* Data records *
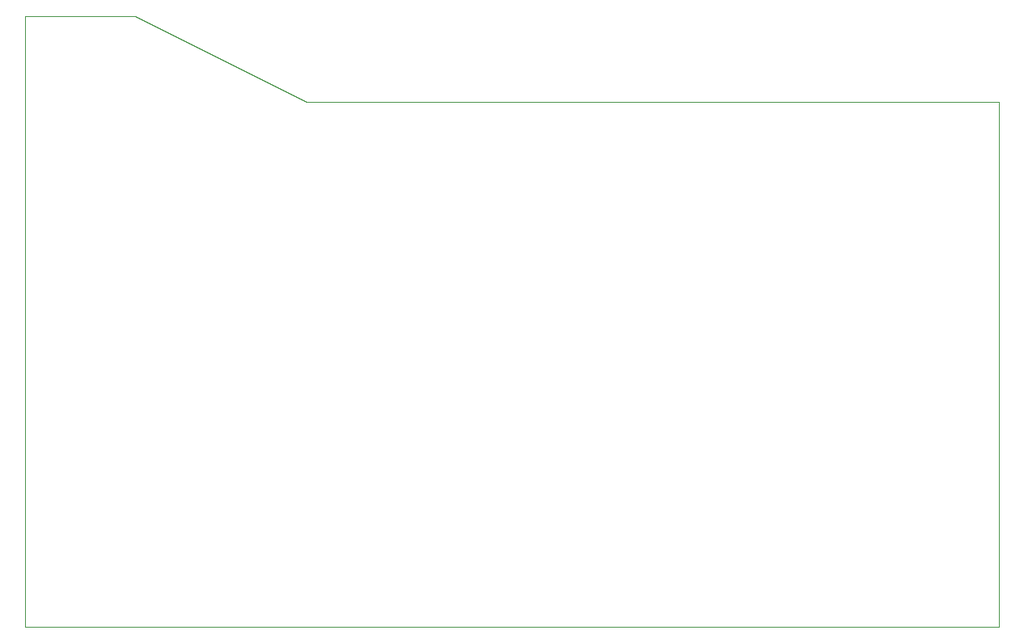
<source format=gm1>
G04 #@! TF.GenerationSoftware,KiCad,Pcbnew,9.0.3*
G04 #@! TF.CreationDate,2025-07-22T08:58:47+01:00*
G04 #@! TF.ProjectId,megaflash,6d656761-666c-4617-9368-2e6b69636164,rev?*
G04 #@! TF.SameCoordinates,Original*
G04 #@! TF.FileFunction,Profile,NP*
%FSLAX46Y46*%
G04 Gerber Fmt 4.6, Leading zero omitted, Abs format (unit mm)*
G04 Created by KiCad (PCBNEW 9.0.3) date 2025-07-22 08:58:47*
%MOMM*%
%LPD*%
G01*
G04 APERTURE LIST*
G04 #@! TA.AperFunction,Profile*
%ADD10C,0.100000*%
G04 #@! TD*
G04 APERTURE END LIST*
D10*
X67500000Y-114000000D02*
X169500000Y-114000000D01*
X97000000Y-59000000D02*
X79000000Y-50000000D01*
X67500000Y-50000000D02*
X79000000Y-50000000D01*
X169500000Y-59000000D02*
X97000000Y-59000000D01*
X67500000Y-50000000D02*
X67500000Y-114000000D01*
X169500000Y-114000000D02*
X169500000Y-59000000D01*
M02*

</source>
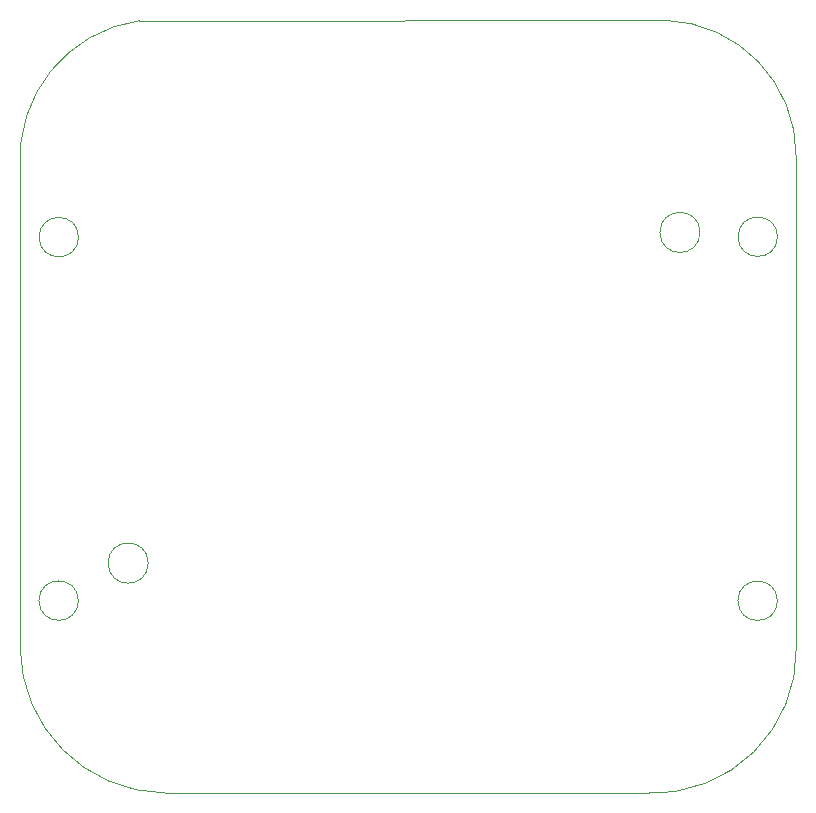
<source format=gbr>
%TF.GenerationSoftware,KiCad,Pcbnew,7.0.7*%
%TF.CreationDate,2023-09-24T11:57:45+02:00*%
%TF.ProjectId,RF Energy Harvesting LK-R37 Enclosure,52462045-6e65-4726-9779-204861727665,Beta R4*%
%TF.SameCoordinates,Original*%
%TF.FileFunction,Profile,NP*%
%FSLAX46Y46*%
G04 Gerber Fmt 4.6, Leading zero omitted, Abs format (unit mm)*
G04 Created by KiCad (PCBNEW 7.0.7) date 2023-09-24 11:57:45*
%MOMM*%
%LPD*%
G01*
G04 APERTURE LIST*
%TA.AperFunction,Profile*%
%ADD10C,0.120000*%
%TD*%
G04 APERTURE END LIST*
D10*
%TO.C,REF\u002A\u002A*%
X188037409Y-83828275D02*
X188048660Y-124525000D01*
X188037409Y-82968275D02*
X188037409Y-83828275D01*
X175563660Y-136820000D02*
X134593660Y-136829996D01*
X132438660Y-71439996D02*
X176923660Y-71409996D01*
X122338660Y-124249996D02*
X122348660Y-83889996D01*
X122338660Y-124249996D02*
X122338660Y-124524996D01*
X175563660Y-136820000D02*
G75*
G03*
X188048660Y-124525000I438807J12040880D01*
G01*
X188037409Y-82968275D02*
G75*
G03*
X176923660Y-71409997I-11451945J110792D01*
G01*
X122338666Y-124524996D02*
G75*
G03*
X134593660Y-136829995I12395444J89976D01*
G01*
X132438660Y-71439996D02*
G75*
G03*
X122348660Y-83889996I1670126J-11667219D01*
G01*
X186459012Y-89740000D02*
G75*
G03*
X186459012Y-89740000I-1669012J0D01*
G01*
X186449012Y-120560000D02*
G75*
G03*
X186449012Y-120560000I-1669012J0D01*
G01*
X179900000Y-89370000D02*
G75*
G03*
X179900000Y-89370000I-1700000J0D01*
G01*
X133183660Y-117369992D02*
G75*
G03*
X133183660Y-117369992I-1700000J0D01*
G01*
X127279012Y-89770989D02*
G75*
G03*
X127279012Y-89770989I-1669012J0D01*
G01*
X127269012Y-120550000D02*
G75*
G03*
X127269012Y-120550000I-1669012J0D01*
G01*
%TD*%
M02*

</source>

* What needs to be done *
In which lines of the records does the word "CreationDate" appear? Copy each of them.

* Exercise result *
G04 #@! TF.CreationDate,2025-07-22T08:58:47+01:00*
%TF.CreationDate,2023-09-24T11:57:45+02:00*%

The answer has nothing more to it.